This analysis builds on the example provided in Text Mining with
R by Julia Silge and David Robinson, Chapter 2 (Sentiment
Analysis).
https://www.tidytextmining.com/sentiment.html
We’ll use this sarcastic and iconic line from Oscar Martinez as our custom text corpus:
“Well, this is what happened. Ryan’s big project was the website, which wasn’t doing so well. So Ryan, to give the impression of sales, recorded them twice. Once as office sales and once in the website sales, which is what we refer to in the business as ‘misleading the shareholders.’ Another good term is ‘fraud.’ The real crime, I think, was the beard.”
quote_df <- data.frame(
line = 1,
text = "Well, this is what happened. Ryan's big project was the website, which wasn't doing so well. So Ryan, to give the impression of sales, recorded them twice.
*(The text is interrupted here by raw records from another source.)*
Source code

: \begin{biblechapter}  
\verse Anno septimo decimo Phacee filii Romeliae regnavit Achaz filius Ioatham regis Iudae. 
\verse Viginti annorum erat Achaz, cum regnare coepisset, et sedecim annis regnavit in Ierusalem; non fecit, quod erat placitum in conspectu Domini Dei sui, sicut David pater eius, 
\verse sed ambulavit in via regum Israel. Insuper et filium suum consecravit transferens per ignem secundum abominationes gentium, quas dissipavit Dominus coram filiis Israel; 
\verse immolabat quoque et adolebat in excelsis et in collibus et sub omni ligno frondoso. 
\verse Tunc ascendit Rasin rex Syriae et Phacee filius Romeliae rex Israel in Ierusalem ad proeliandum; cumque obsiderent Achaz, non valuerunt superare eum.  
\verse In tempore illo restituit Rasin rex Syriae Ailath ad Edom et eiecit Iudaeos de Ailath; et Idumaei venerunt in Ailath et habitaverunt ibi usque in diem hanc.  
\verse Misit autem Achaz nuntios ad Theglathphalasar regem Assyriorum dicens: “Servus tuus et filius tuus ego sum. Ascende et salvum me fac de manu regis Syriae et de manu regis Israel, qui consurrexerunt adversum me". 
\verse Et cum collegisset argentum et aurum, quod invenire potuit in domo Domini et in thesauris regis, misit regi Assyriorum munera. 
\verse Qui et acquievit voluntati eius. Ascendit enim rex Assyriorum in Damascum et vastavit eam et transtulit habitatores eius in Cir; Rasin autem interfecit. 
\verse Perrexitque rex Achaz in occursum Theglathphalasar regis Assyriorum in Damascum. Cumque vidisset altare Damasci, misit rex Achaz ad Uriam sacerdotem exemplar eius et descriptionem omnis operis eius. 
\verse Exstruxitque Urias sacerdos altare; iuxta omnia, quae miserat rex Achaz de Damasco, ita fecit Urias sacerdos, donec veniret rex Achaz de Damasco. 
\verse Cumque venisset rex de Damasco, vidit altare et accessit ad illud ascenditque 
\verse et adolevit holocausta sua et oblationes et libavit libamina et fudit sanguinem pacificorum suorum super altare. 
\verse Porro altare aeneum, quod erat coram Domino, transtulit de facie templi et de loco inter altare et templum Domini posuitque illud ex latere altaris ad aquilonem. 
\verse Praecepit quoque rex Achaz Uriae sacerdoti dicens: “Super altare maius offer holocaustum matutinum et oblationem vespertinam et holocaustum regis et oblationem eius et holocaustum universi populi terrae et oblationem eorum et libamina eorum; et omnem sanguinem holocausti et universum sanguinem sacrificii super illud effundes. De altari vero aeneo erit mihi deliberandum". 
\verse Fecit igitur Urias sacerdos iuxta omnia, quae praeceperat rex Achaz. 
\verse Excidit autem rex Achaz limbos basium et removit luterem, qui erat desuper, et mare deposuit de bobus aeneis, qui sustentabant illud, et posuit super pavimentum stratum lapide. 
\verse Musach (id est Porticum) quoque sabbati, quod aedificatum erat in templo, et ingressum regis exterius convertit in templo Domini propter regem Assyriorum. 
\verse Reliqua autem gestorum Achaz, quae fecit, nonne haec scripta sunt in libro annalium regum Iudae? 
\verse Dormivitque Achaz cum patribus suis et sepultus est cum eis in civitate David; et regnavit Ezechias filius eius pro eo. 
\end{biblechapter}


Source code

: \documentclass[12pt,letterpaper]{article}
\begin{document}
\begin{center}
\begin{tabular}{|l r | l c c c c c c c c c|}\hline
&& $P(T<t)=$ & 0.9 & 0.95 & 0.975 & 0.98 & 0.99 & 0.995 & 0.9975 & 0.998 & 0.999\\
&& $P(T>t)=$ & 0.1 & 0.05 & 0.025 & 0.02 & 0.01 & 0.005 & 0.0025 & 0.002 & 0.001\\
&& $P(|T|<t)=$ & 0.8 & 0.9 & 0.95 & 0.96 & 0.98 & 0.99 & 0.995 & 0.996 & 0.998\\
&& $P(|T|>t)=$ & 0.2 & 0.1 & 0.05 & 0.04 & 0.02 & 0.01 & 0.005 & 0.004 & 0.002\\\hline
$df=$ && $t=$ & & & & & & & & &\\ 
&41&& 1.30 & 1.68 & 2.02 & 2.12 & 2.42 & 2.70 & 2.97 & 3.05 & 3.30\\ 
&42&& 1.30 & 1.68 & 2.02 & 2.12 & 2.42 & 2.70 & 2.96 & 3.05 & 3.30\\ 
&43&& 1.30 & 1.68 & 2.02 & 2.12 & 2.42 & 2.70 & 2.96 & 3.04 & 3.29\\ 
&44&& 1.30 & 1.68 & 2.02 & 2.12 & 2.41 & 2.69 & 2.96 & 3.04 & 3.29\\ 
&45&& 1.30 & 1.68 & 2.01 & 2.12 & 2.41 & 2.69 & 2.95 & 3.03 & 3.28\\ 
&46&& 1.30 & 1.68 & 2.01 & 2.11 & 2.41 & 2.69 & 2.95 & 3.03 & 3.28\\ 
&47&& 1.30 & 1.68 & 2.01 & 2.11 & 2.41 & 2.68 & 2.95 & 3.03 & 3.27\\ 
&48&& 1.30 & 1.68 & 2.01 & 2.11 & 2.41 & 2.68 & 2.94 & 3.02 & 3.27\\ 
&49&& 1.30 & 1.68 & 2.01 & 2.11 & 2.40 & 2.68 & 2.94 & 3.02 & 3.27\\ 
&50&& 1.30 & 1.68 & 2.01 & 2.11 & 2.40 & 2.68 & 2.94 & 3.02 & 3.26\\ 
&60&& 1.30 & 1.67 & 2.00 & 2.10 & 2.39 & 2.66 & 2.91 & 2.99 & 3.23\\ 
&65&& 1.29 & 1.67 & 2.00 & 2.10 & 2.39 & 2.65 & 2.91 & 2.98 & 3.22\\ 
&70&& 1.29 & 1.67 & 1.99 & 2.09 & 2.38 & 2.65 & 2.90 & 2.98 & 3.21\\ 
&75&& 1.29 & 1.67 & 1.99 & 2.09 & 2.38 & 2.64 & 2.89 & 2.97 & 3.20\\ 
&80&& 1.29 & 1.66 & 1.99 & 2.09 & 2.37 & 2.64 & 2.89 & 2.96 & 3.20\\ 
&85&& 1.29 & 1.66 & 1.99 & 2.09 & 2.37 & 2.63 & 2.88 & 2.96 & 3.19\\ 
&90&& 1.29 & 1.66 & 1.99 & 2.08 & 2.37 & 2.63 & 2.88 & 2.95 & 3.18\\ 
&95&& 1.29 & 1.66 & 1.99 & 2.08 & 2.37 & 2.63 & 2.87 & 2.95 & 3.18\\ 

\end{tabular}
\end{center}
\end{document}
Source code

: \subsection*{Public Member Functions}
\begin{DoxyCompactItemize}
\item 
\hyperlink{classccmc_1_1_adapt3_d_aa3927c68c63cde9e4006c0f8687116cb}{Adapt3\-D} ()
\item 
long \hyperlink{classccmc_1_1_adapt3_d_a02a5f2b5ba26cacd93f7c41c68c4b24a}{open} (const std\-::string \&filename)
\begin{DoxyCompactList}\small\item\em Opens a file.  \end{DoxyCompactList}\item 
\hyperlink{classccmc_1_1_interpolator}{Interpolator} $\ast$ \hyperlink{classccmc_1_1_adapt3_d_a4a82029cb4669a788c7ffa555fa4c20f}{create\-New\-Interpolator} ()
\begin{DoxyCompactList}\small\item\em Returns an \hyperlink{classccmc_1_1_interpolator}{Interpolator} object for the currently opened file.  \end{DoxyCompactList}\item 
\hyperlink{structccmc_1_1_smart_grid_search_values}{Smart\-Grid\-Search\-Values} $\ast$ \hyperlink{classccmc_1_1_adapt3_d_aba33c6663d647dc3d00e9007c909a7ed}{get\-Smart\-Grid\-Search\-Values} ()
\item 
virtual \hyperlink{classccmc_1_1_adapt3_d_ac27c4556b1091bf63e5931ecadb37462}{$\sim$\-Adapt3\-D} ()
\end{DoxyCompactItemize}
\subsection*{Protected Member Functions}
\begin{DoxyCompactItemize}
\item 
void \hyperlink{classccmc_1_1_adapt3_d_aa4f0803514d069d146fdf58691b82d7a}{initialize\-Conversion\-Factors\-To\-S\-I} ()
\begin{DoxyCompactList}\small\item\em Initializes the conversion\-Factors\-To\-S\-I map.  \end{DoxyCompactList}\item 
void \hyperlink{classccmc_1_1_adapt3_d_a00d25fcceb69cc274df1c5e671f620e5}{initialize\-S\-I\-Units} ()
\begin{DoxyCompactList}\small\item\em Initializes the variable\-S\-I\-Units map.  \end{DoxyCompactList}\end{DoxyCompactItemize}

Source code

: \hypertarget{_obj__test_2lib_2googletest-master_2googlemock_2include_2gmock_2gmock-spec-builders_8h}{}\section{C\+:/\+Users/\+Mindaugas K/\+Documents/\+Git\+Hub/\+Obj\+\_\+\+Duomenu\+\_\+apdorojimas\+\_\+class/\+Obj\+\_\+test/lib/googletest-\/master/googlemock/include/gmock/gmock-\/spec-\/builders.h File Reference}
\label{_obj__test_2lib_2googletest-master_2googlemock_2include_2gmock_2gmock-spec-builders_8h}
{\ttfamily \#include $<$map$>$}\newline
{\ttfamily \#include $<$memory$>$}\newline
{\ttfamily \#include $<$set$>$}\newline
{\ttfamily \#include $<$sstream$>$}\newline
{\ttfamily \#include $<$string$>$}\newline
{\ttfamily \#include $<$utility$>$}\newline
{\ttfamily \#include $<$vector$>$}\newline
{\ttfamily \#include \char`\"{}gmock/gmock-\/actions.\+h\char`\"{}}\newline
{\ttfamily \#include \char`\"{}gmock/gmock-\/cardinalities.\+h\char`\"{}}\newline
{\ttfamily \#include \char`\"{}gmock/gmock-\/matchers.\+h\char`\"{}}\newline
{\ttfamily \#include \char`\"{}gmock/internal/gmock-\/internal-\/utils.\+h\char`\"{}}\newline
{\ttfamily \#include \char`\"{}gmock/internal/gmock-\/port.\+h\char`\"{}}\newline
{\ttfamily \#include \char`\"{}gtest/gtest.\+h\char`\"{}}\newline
Once as office sales and once in the website sales, which is what we refer to in the business as 'misleading the shareholders.' Another good term is 'fraud.' The real crime, I think, was the beard."
)
data("stop_words")
# Load lexicons once for reuse
bing <- get_sentiments("bing")
nrc <- get_sentiments("nrc")
tidy_quote <- quote_df %>%
unnest_tokens(word, text) %>%
anti_join(stop_words)
## Joining with `by = join_by(word)`
bing_sentiment <- tidy_quote %>%
inner_join(bing, by = "word") %>%
count(word, sentiment, sort = TRUE)
bing_sentiment %>%
ggplot(aes(x = reorder(word, n), y = n, fill = sentiment)) +
geom_col(show.legend = TRUE) +
coord_flip() +
scale_fill_manual(values = c("negative" = "firebrick", "positive" = "darkgreen")) +
labs(title = "Sentiment of Oscar's Quote (Bing Lexicon)",
x = NULL, y = "Word Frequency") +
theme_minimal()
nrc_sentiment <- tidy_quote %>%
inner_join(nrc, by = "word") %>%
count(sentiment, sort = TRUE)
nrc_sentiment %>%
ggplot(aes(x = reorder(sentiment, n), y = n, fill = sentiment)) +
geom_col(show.legend = FALSE) +
coord_flip() +
scale_fill_brewer(palette = "Set3") +
labs(title = "Emotions Detected in Oscar's Quote (NRC Lexicon)",
y = "Word Frequency", x = "Emotion") +
theme_minimal()
Using this quote from The Office was intentional — it’s a satirical breakdown of fraud, accountability, and office politics, all in one paragraph. Sentiment analysis clearly flagged words like “fraud,” “misleading,” and “crime” as negative in both the Bing and NRC lexicons, which aligns with the serious-sounding language Oscar uses. But what it misses is the tone — the sarcasm, the dry humor, the sting in “the real crime was the beard.” This shows how sentiment tools can capture emotion, but not always nuance. It’s a reminder that while sentiment analysis is powerful, human context still matters.